Definately I need to lower my ASIO buffer and here I think all depends on the GE300 limited capabilities when it acts a sound card. It does not handle my Cubase project and low ASIO buffer, so I’ll try to go with some cheap sound card, I think to buy ESI Julia PCIe, according to dawbench com it has a really small 4,2 ms RTL.

Some other thoughts:
It is a pitty that Asio/Cubase does not support low latency for piano VST which I am playing and high latency for the rest of the project, or does it? I dont need low latency for everything, just for 1 VST that I am playing.

Can I have 2 soundcards for Cubase? Guitar Processor via USB and PCIe SoundCard?

I think SPDIF from Guitar processor to 1 sound card which is used by Cubase could solve my problem.

It’s not Cubase or ASIO, but physics (and time). You can lower the buffer size while you record and raise it later for mixing. Research ASIO Guard in Cubase, which attempts to do something like you describe.

Not with ASIO, but some have reported success with alternative Windows drivers. Are you using Windows or Mac?
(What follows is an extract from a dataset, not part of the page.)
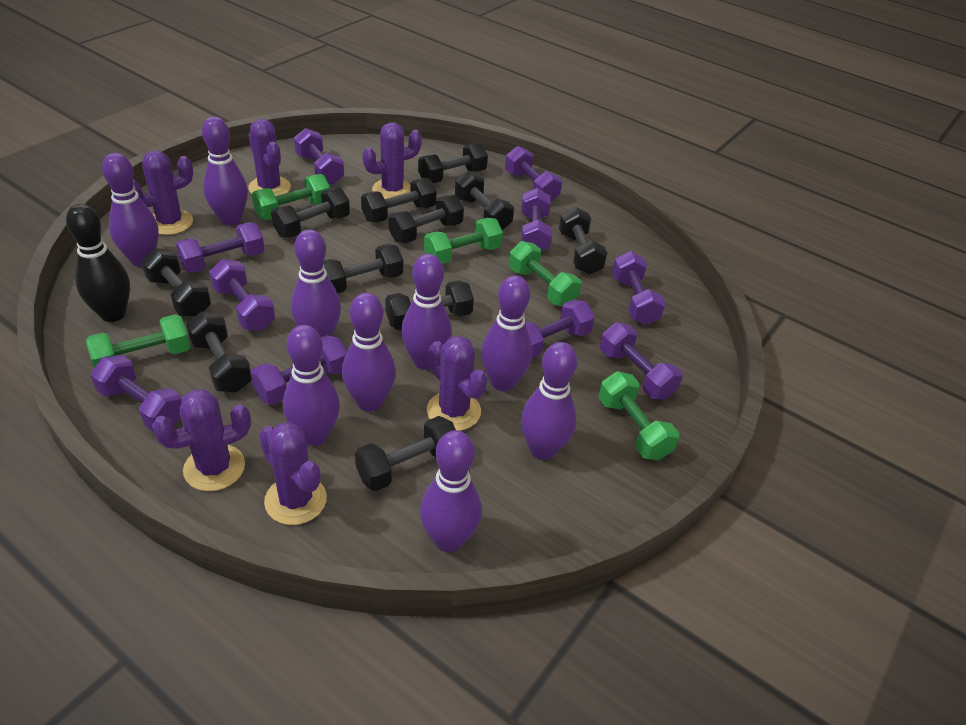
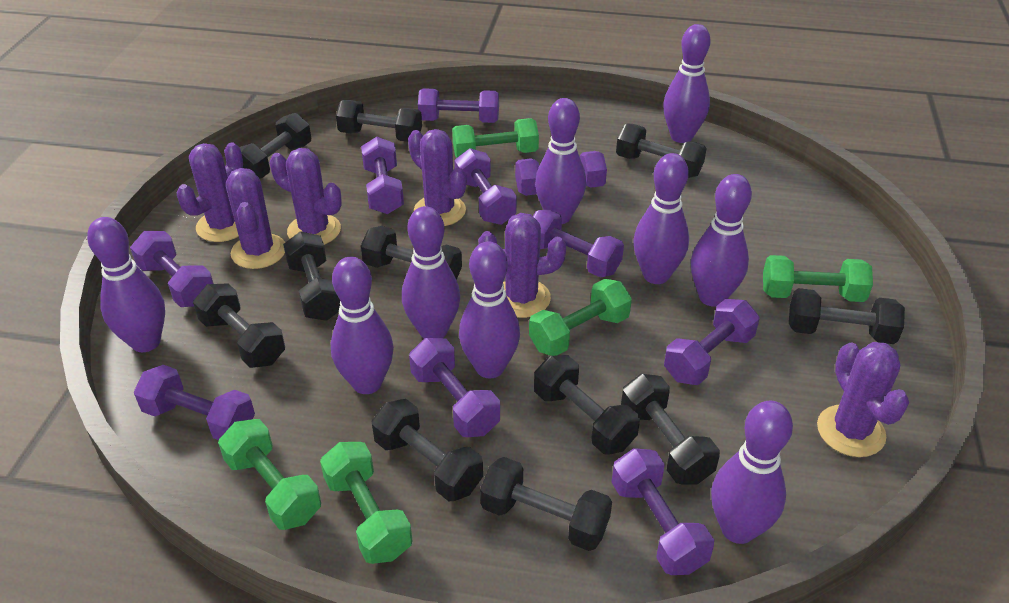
black bowling pin: 1 -> 0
It would. One of the issues with all guitar processors that have digital outputs is that they cannot be synchronized (digitally) with Cubase because they have no input to accomodate a sychronization source. therefore Cubase (or any recording software) must slave to them, which means you can’t have multiple ASIO devices. It’s fine if the only device you want to record is the output from the guitar processor though.

My interface is an RME RayDAT which only has ADAT I/O, connected to that (for guitar) I have an ancient Behringer V-Amp Pro, which syncs via word clock (coax) and the audio is via ADAT lightpipe. This means the computer and the RME RayDAT is the master audio clock source, and I can connect anything I want via ADAT, and also enjoy the rock-solid RME drivers, regardless of the analog I/O.